Il existe des millions de gens dans
toutes les régions de la terre auxquels tu ne t'intéresses pas assez
pour établir avec eux une relation spéciale. Mais Dieu est le seul
être avec lequel il faut absolument rester en relation. C'est pourquoi
des privilèges uniques sont réservés à cette relation avec Lui.
Car ta relation avec Dieu est la seule
qui ne change pas mais qui dure.
Entre toi et un autre être humain que
tu rencontres, il ne peut y avoir de relation qui vous lie de façon
immuable sur cette terre ! Il est possible, et même probable, que
tu te sépares de lui sur terre, à un moment donné, que tu suives
dans la vie un chemin complètement différent du sien, et que tu
réalises qu'il s'agit d'une relation passagère. De même pour les
gens auxquels tu te mêles, il est probable que votre relation soit
limitée à un seul domaine qu'elle ne dépasse pas, et qu'elle se
termine à peine ébauchée.
Mais avec Dieu, ta relation est totale
et éternelle, elle n'est pas limitée à ta vie terrestre.
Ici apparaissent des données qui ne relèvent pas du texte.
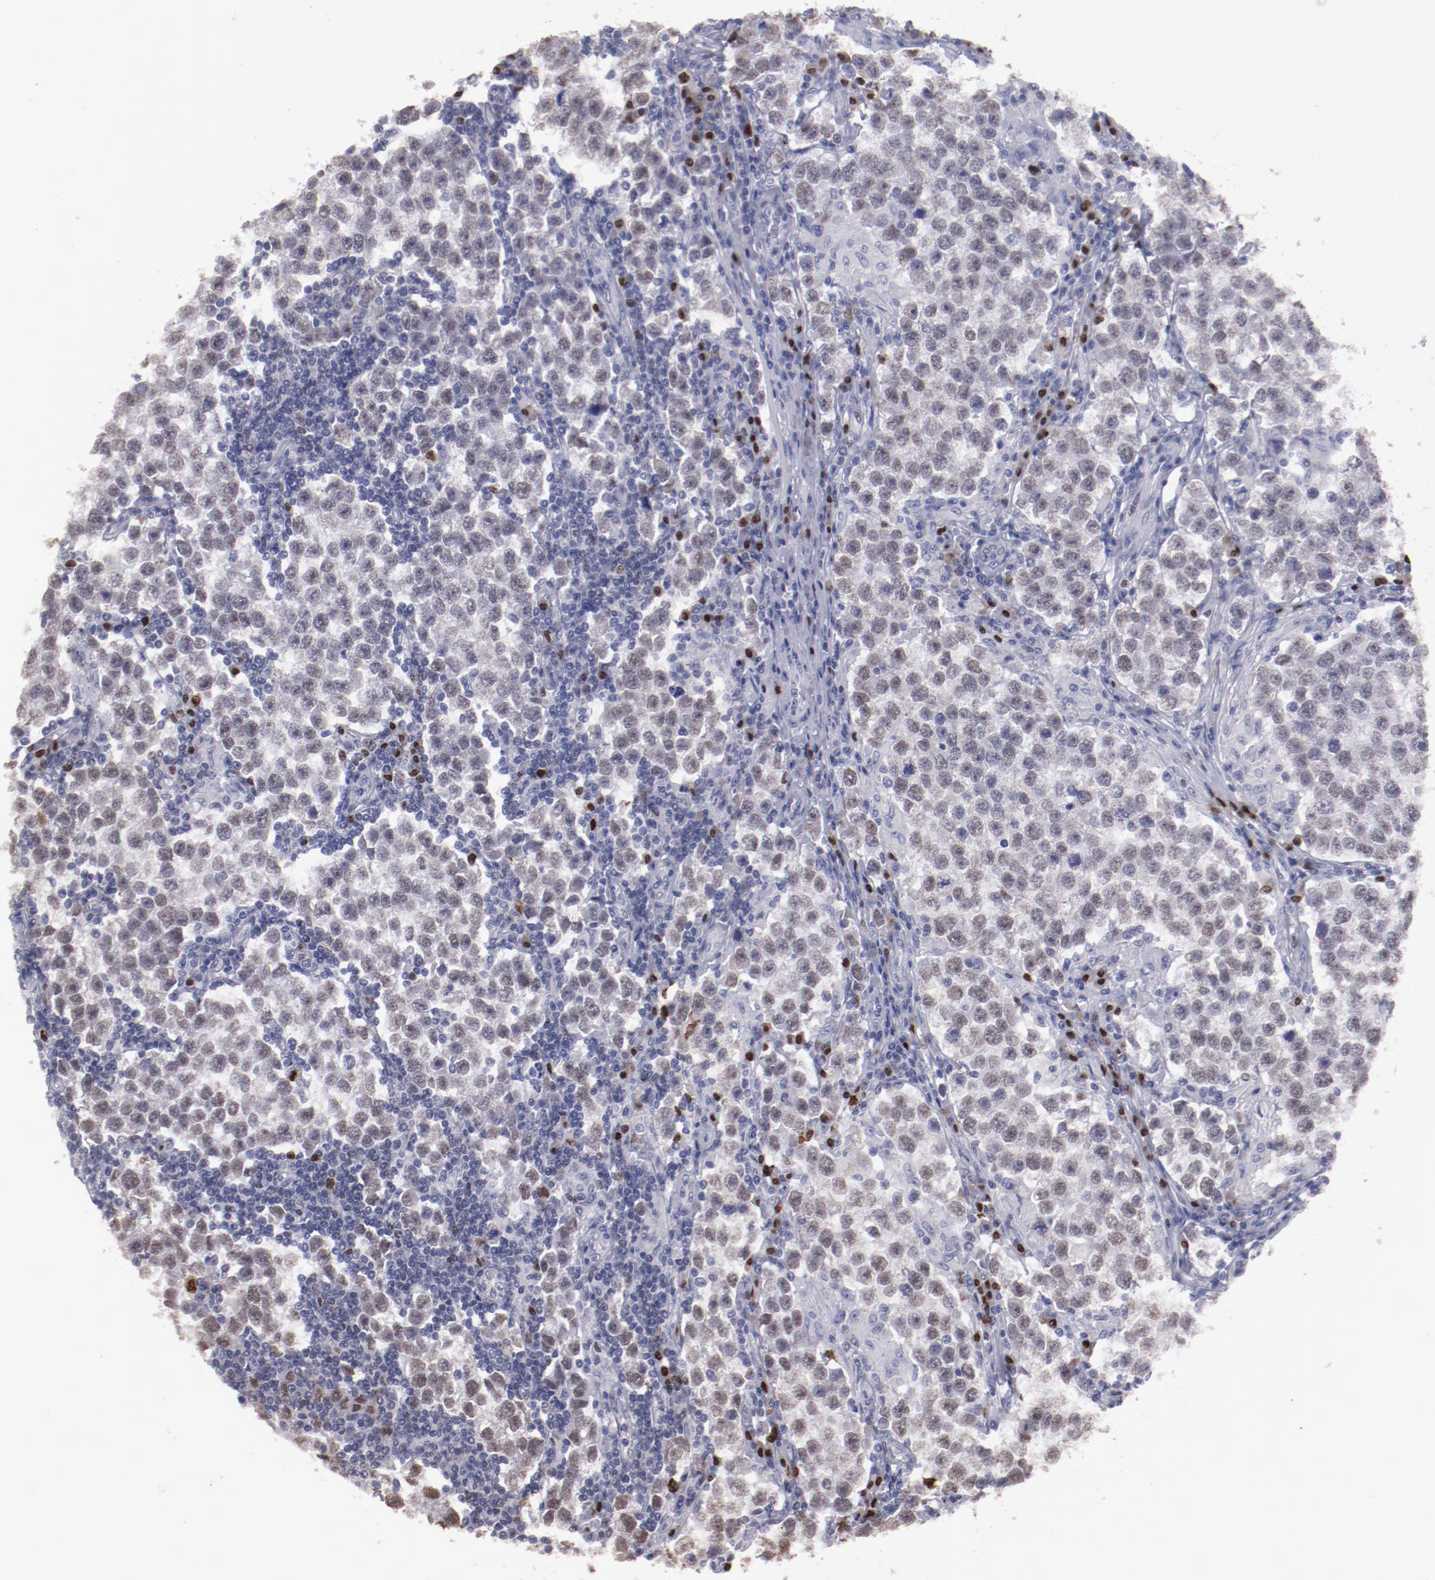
{"staining": {"intensity": "weak", "quantity": "<25%", "location": "cytoplasmic/membranous,nuclear"}, "tissue": "testis cancer", "cell_type": "Tumor cells", "image_type": "cancer", "snomed": [{"axis": "morphology", "description": "Seminoma, NOS"}, {"axis": "topography", "description": "Testis"}], "caption": "High power microscopy photomicrograph of an immunohistochemistry histopathology image of testis cancer, revealing no significant expression in tumor cells.", "gene": "IRF4", "patient": {"sex": "male", "age": 36}}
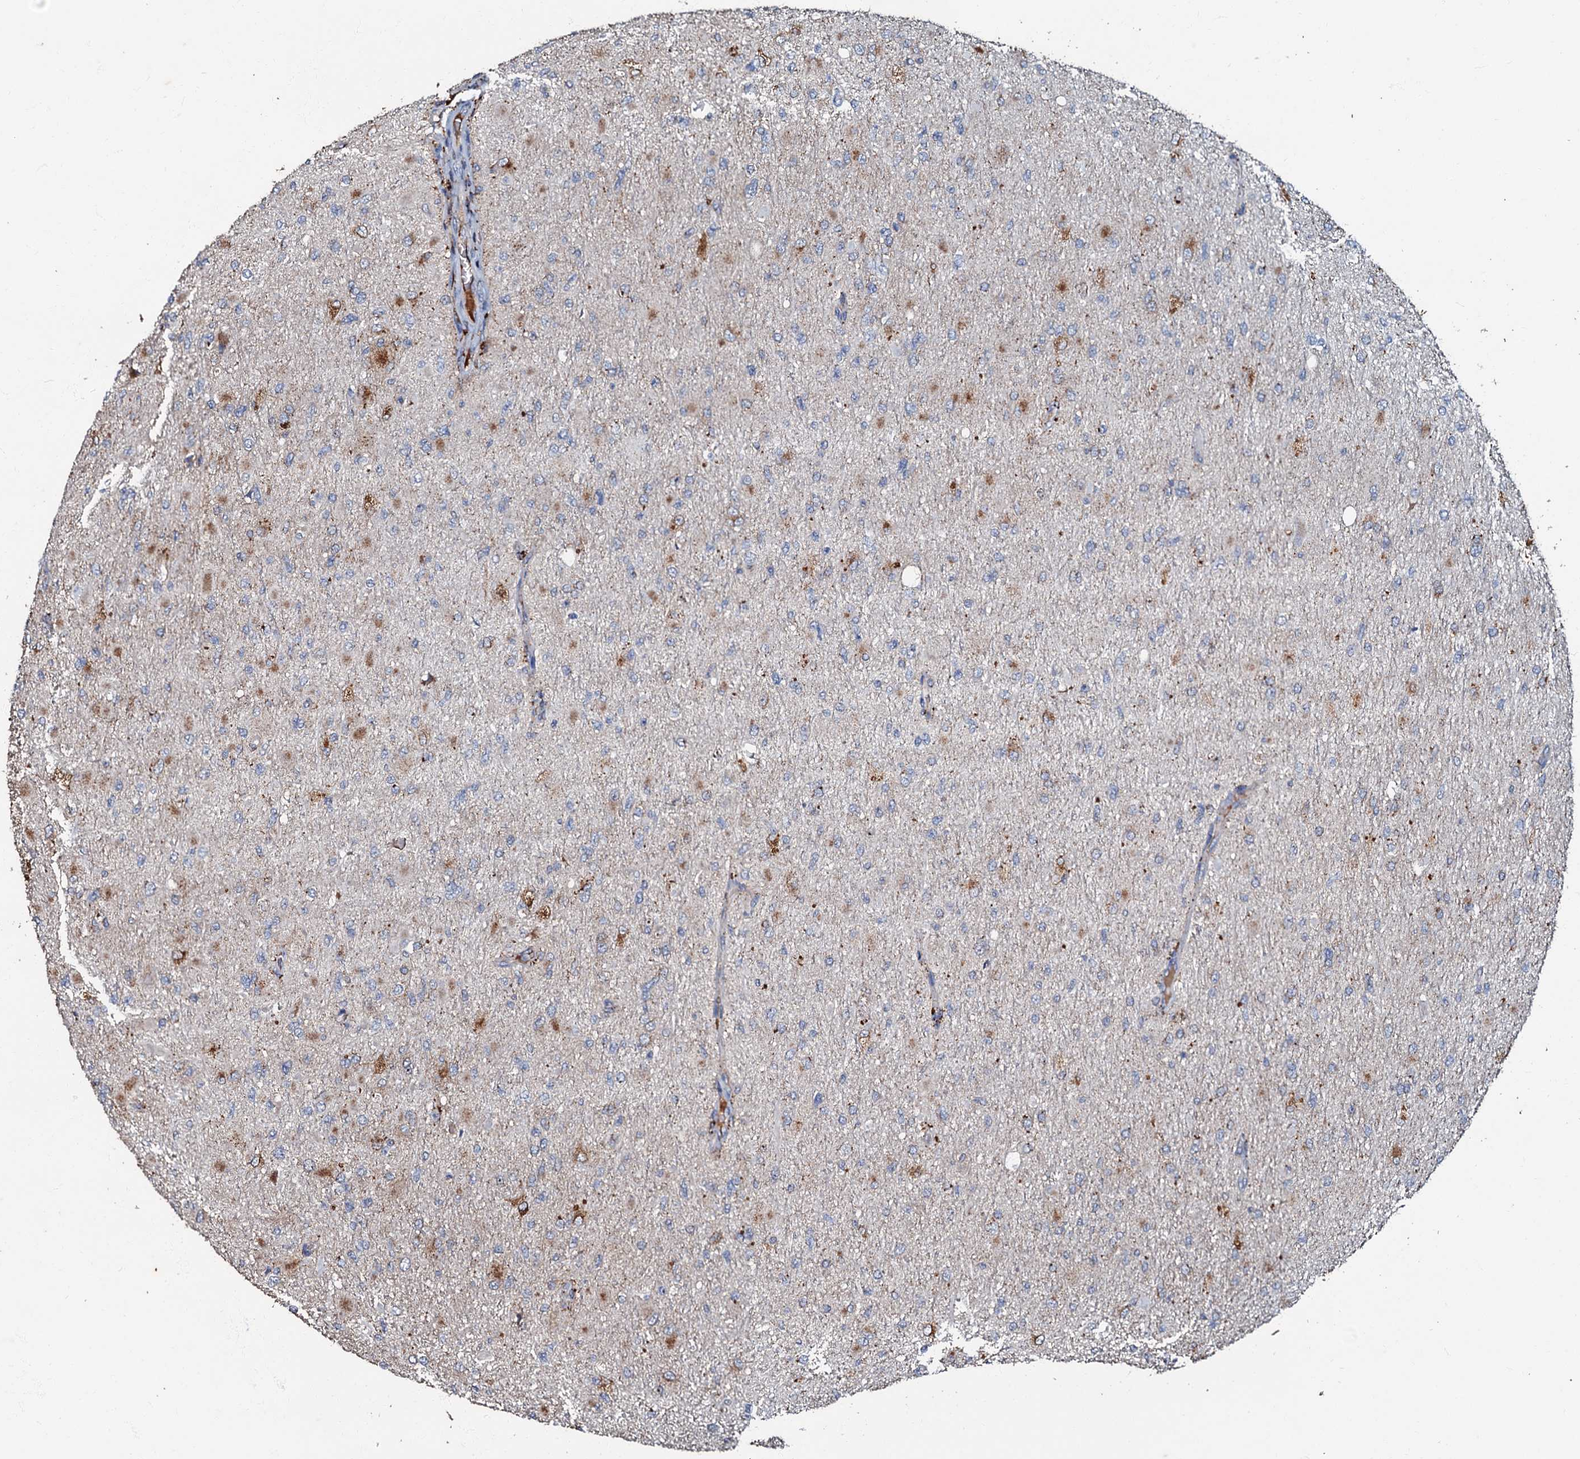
{"staining": {"intensity": "weak", "quantity": "<25%", "location": "cytoplasmic/membranous"}, "tissue": "glioma", "cell_type": "Tumor cells", "image_type": "cancer", "snomed": [{"axis": "morphology", "description": "Glioma, malignant, High grade"}, {"axis": "topography", "description": "Cerebral cortex"}], "caption": "A high-resolution photomicrograph shows immunohistochemistry staining of glioma, which shows no significant positivity in tumor cells. (Brightfield microscopy of DAB IHC at high magnification).", "gene": "MANSC4", "patient": {"sex": "female", "age": 36}}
Ta relation
avec Dieu comprend aussi ton éternité dans l'autre vie.
C'est une relation qui commence et qui
dure jusqu'en l'éternité, car Dieu qui t'a créé et prend soin de
toi a le droit de déterminer ton destin dans l'éternité et ta relation
avec lui dans l'au-delà. Bien sûr que cela diffère beaucoup de ta
relation avec les humains et les autres êtres. Même les hommes et
les anges avec lesquels tu auras une relation dans l'éternité auront
comme centre ta relation avec Dieu. C'est pourquoi examine-la, et
reconnais-la telle qu'elle est dans sa réalité pratique.
Ici je te pose quelques questions plus
en détails :
As-tu connu Dieu ? Ou bien ne le connais-tu
pas encore ? Si tu crois le connaître, quelle est la nature de cette
connaissance ? Quelle est sa profondeur ? Qui est Dieu par rapport
à toi ?
Est-ce que Dieu est une présence claire
dans ta vie ? Quel est le genre de relation qui te lie à Dieu ?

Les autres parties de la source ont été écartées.